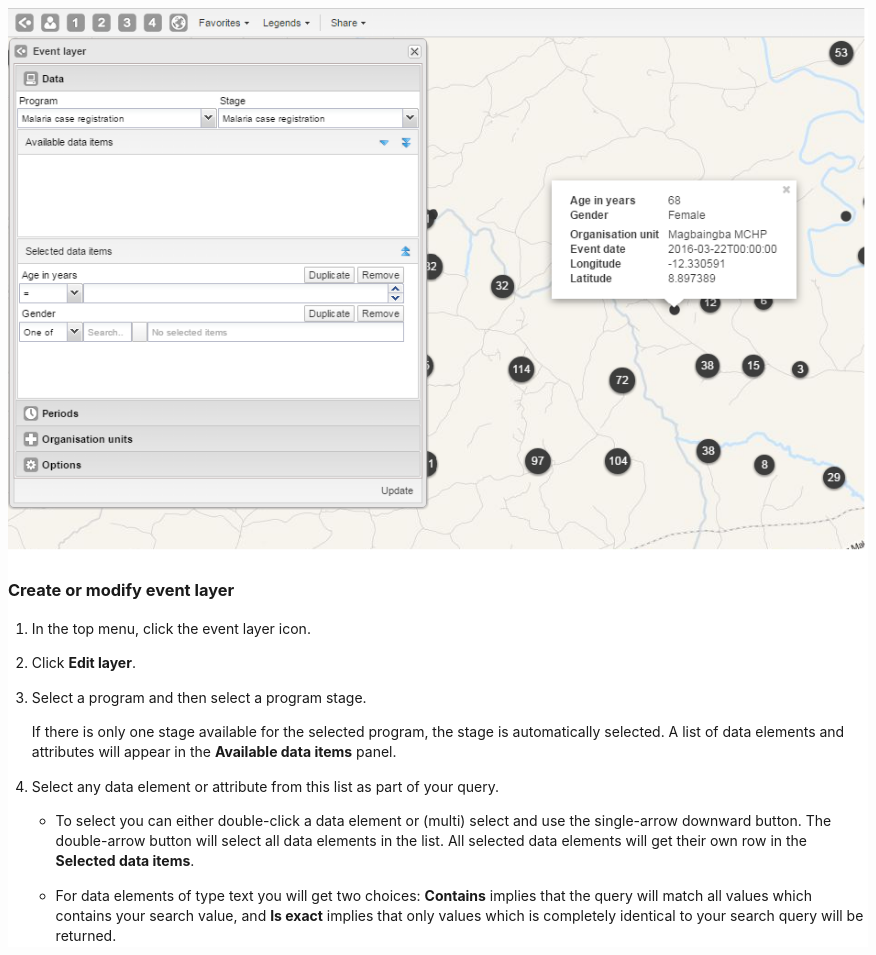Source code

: ![](resources/images/gis/gis_event_layer.png)

### Create or modify event layer



1.  In the top menu, click the event layer icon.

2.  Click **Edit layer**.

3.  Select a program and then select a program stage.

    If there is only one stage available for the selected program, the
    stage is automatically selected. A list of data elements and
    attributes will appear in the **Available data items** panel.

4.  Select any data element or attribute from this list as part of your
    query.

      - To select you can either double-click a data element or (multi)
        select and use the single-arrow downward button. The
        double-arrow button will select all data elements in the list.
        All selected data elements will get their own row in the
        **Selected data items**.

      - For data elements of type text you will get two choices:
        **Contains** implies that the query will match all values which
        contains your search value, and **Is exact** implies that only
        values which is completely identical to your search query will
        be returned.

══════════

◆ **TASK TO CARRY OUT**:
Quote only the lines from the one containing "all values which" through the final line of the records, with both ends included.

◆ **SOLUTION FOR THIS TASK**:
        **Contains** implies that the query will match all values which
        contains your search value, and **Is exact** implies that only
        values which is completely identical to your search query will
        be returned.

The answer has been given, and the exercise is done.